Fostering a Questioning Attitude in Children
Rachana Misra, educationist
The purpose of education is to make human beings capable, competent and wise so as to meet the challenges of life. In a world that is dynamic, entropy and chaos quickly enter the picture as pace of life becomes faster, demands on an individual’s mental, physical, and emotional resources increase and flexibility and adaptability become the buzz words. To accommodate all these factors, one needs to be innovative, creative, able to work collaboratively, communicate effectively, think critically and be proactive.
It necessarily follows that education too must adapt and shift focus to teaching-learning methods that are based on inquiry, information creation and knowledge construction – life skills that help in problem solving and decision making.
Our conventional education system lays stress on:
· Information gathering
· Quantum of information stored in memory
· Evaluation based on memorized material
· ‘imparting’ education
· Chalk and talk method
· Focus on LOTS (Lower Order Thinking Skills)
· Questioning attitude is not encouraged, making students passive information recipients rather than proactive knowledge creators.
We need to work upon each of the areas outlined above in order to bring a meaningful change in the education system.
Of all the above, fostering a questioning attitude in children is perhaps the area that needs maximum qualitative and attitudinal change on the part of the educators. A questioning attitude is not just about ASKING QUESTIONS. It involves investing oneself in the experience of learning in order to create/construct meaning through research, effort, application of mind using HOTS (Higher Order Thinking Skills).
When asked to list traits that characterize children who are 2-3 years old, teachers consistently list inquisitiveness and curiosity as being the defining traits for this age group. Thus, Inquisitiveness and curiosity are traits possessed by all children even at this age and form the foundation of the learning experience. Children use these traits in order to make sense of the world around them.
To illustrate, consider that for the topic ‘Fruits we eat’, a group of 3-4 year olds are asked to identify all the fruits that have been used to prepare a fruit salad served to them. Consider the method they would adopt in order to arrive at the answer. You will find that they are regular little scientists who intuitively follow the scientific approach in a perfectly logical way. They will incorporate the following steps:
By observing the children it can be inferred that constructing meaning is a PROCESS involving logical steps. It follows that learning also is, therefore, a PROCESS, facilitated greatly by teaching. We can thus conclude that constructing knowledge involves a meaningful Teaching-Learning process.
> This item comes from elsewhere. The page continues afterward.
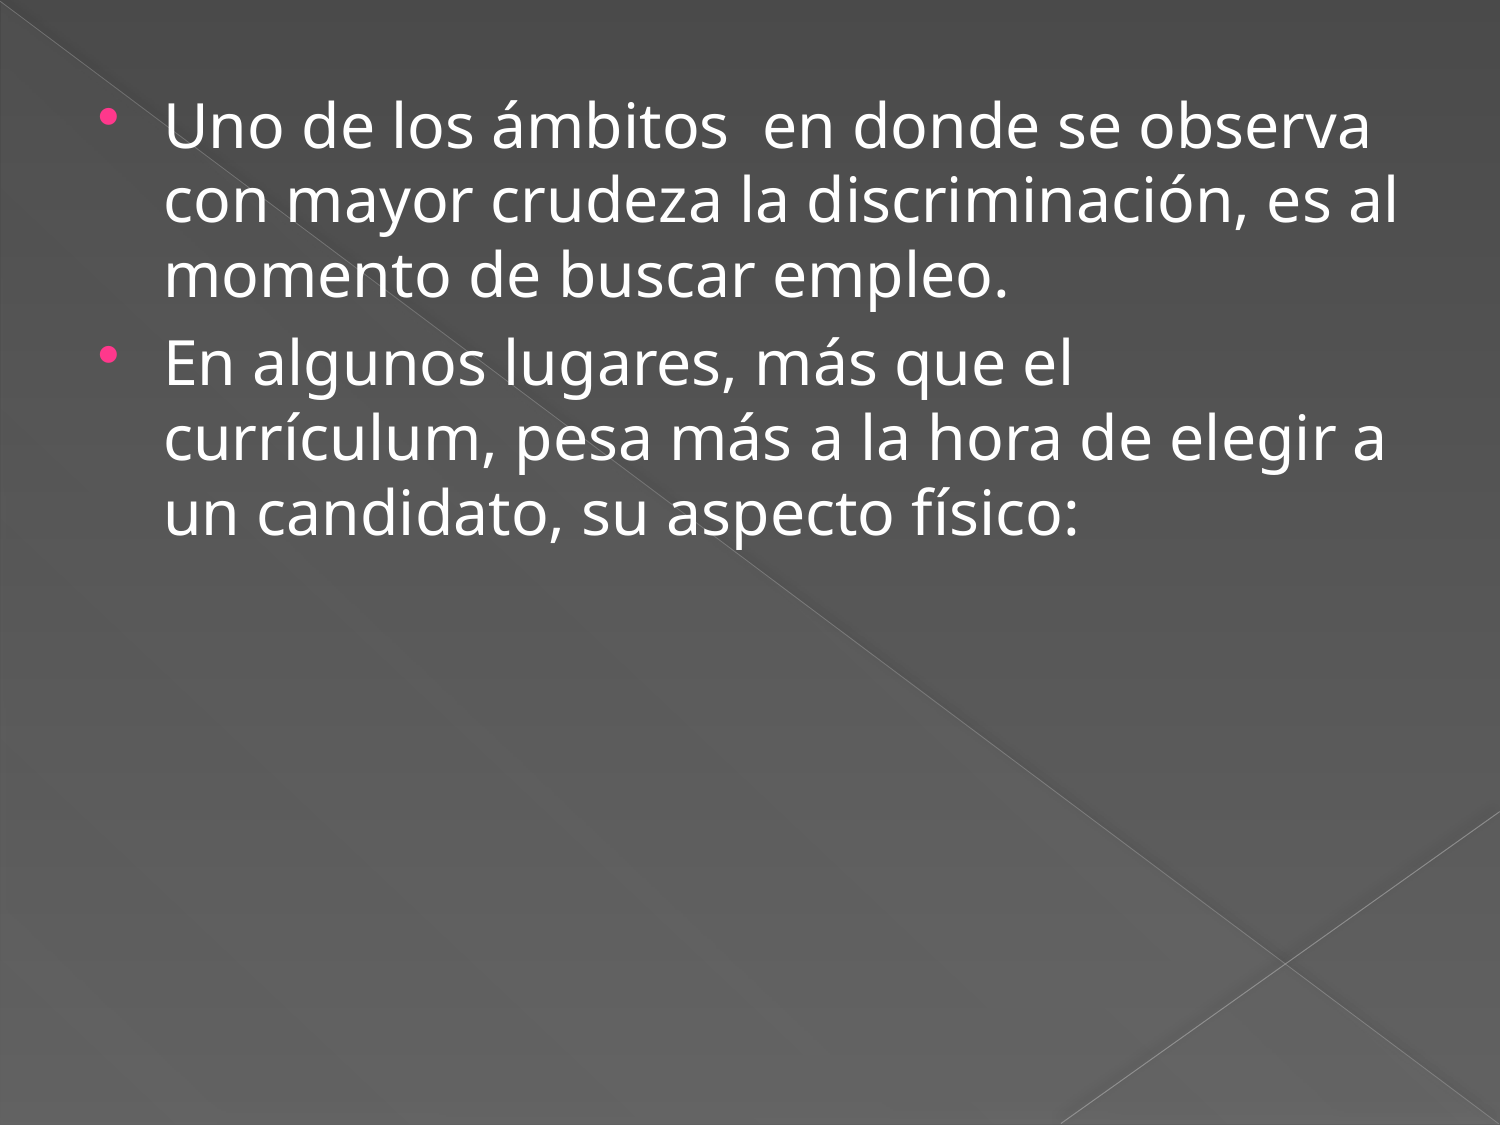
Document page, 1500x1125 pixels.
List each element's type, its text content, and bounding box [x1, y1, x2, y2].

list Uno de los ámbitos en donde se observa con mayor crudeza la discriminación, es al momento de buscar empleo. En algunos lugares, más que el currículum, pesa más a la hora de elegir a un candidato, su aspecto físico: [75, 78, 1425, 1059]
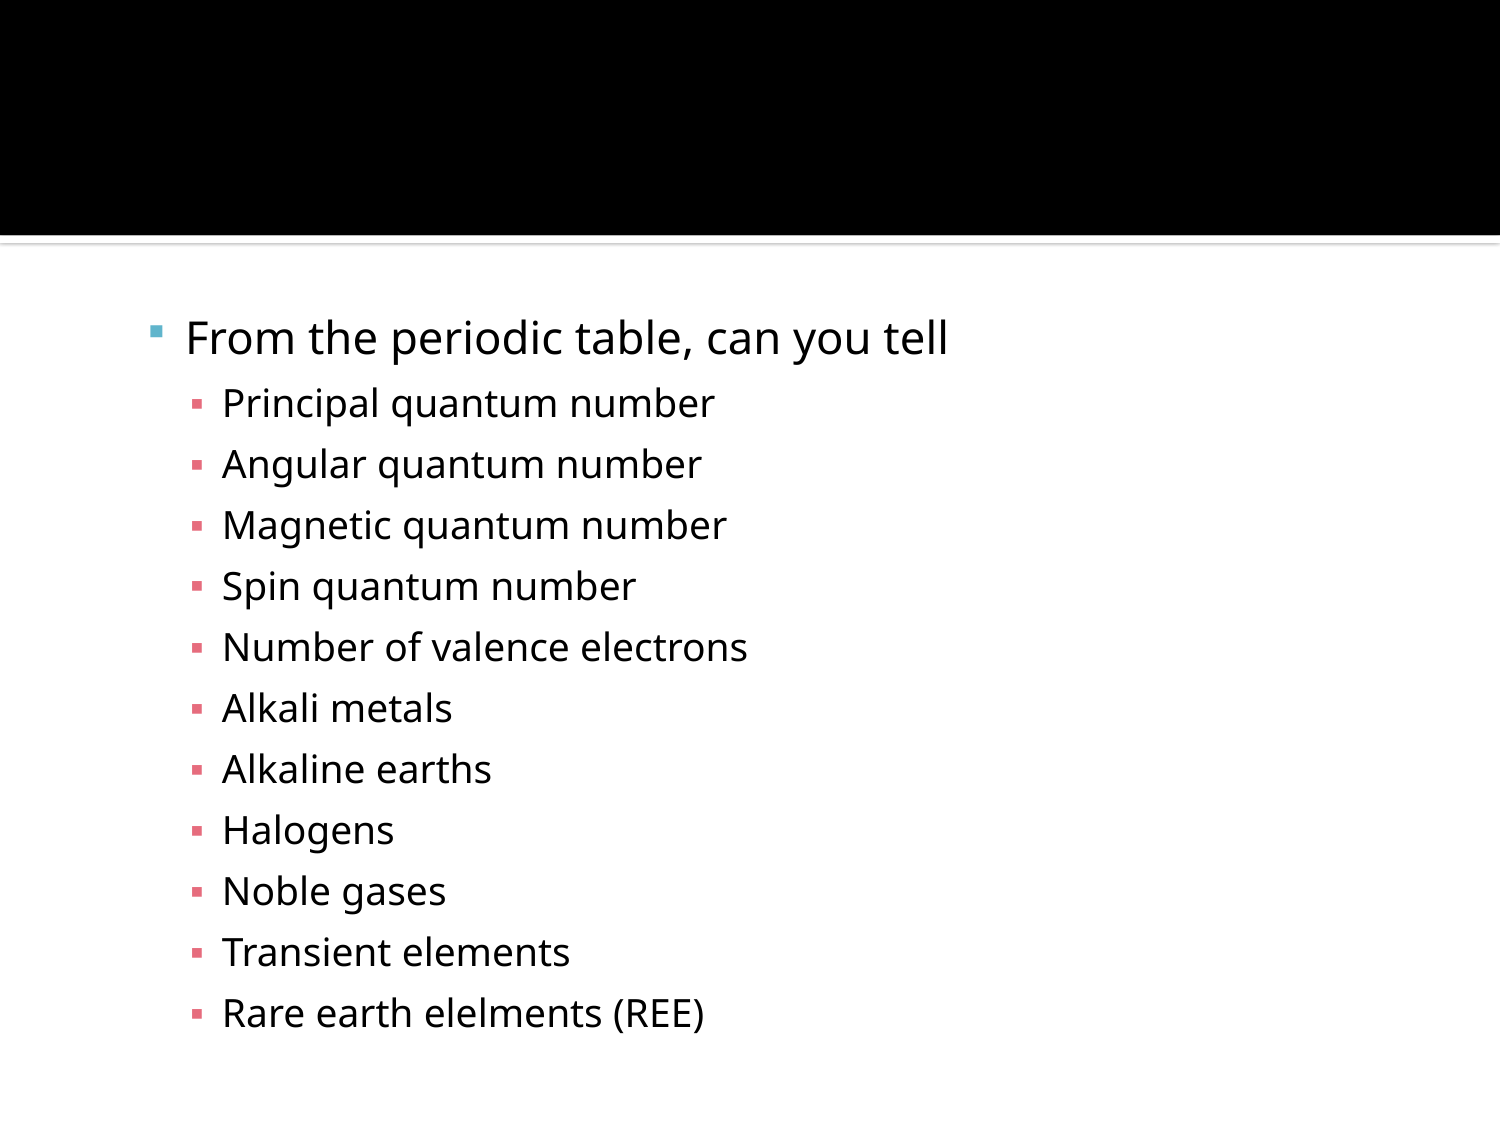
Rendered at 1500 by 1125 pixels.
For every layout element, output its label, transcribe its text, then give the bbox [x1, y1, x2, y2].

Infancy is a stage in child development in which the child receives plenty of input from his surroundings using his senses and tries to make sense of the world around him through exploration and experience. Young children are propelled by inquisitiveness and curiosity, the need to explore, question, discover and interpret.
To allow inquisitiveness and curiosity to flourish, the 7 ‘e’s listed above are indispensable. For the 7 ‘e’s to develop, a questioning mind and a questioning attitude are must.
As children grow, the very traits that characterize early childhood and which are central to the learning experience, shrink and peter out instead of developing more fully. The result is that children are unable to invest themselves fully in the experience of learning. They become ‘passive information sponges’. The outcome of this entire series is that the creative and critical thinking skills are stunted, HOTS are limited, and the child is ill-prepared to face the demands of the real intensely competitive world.
This analysis brings us to a very pertinent question: Why do the traits central to learning and which all children inherently possess from a very early age, show regression? There are a number of reasons educators will list, the favourites being lack of time to complete the syllabus leaves little time for anything other than lecture method to be adopted, lack of facilities and teaching aids to support and supplement the topic, disturbances in classes due to extra-curricular activities, large number of students in the class, burden of duties over and above teaching, etc.
Unfortunately, the tendency of passing on the buck is pathetically apparent here. This is not to say that the above are not issues of concern, but certainly they are not so insurmountable as to not have any solutions at all. In every school there is a breed of teachers who will complete the syllabus on time, who will use innovative pedagogy, who will find resources and turn routine things into learning aids and who will be loved and respected by the students to go that extra mile. Coming back to the question as to why children show regression in traits central to learning, we would do better as educators to introspect and pin a large part of the blame where it belongs, that is, with us. It is the teachers’ attitudes and behaviours that are largely responsible.
Now, how do we develop the traits central to the learning experience instead of allowing them to peter out? The obvious answer is:
· Address the ATTITUDE of teachers towards questioning by students
· Modify the BEHAVIOUR of teachers towards nurturing a questioning attitude in children.
This will provide a big boost to preserving the traits central to learning. There is no denying that the role of the educator is of paramount importance in fostering a questioning attitude in children. Now that we have zeroed-in on what we as educators can do to stop the down-slide, we have to evolve strategies to remedy the situation without coming in direct confrontation with the education system. The system has its positive points, we don’t need to turn it on its head; only modify it steadily and carefully towards efficiency.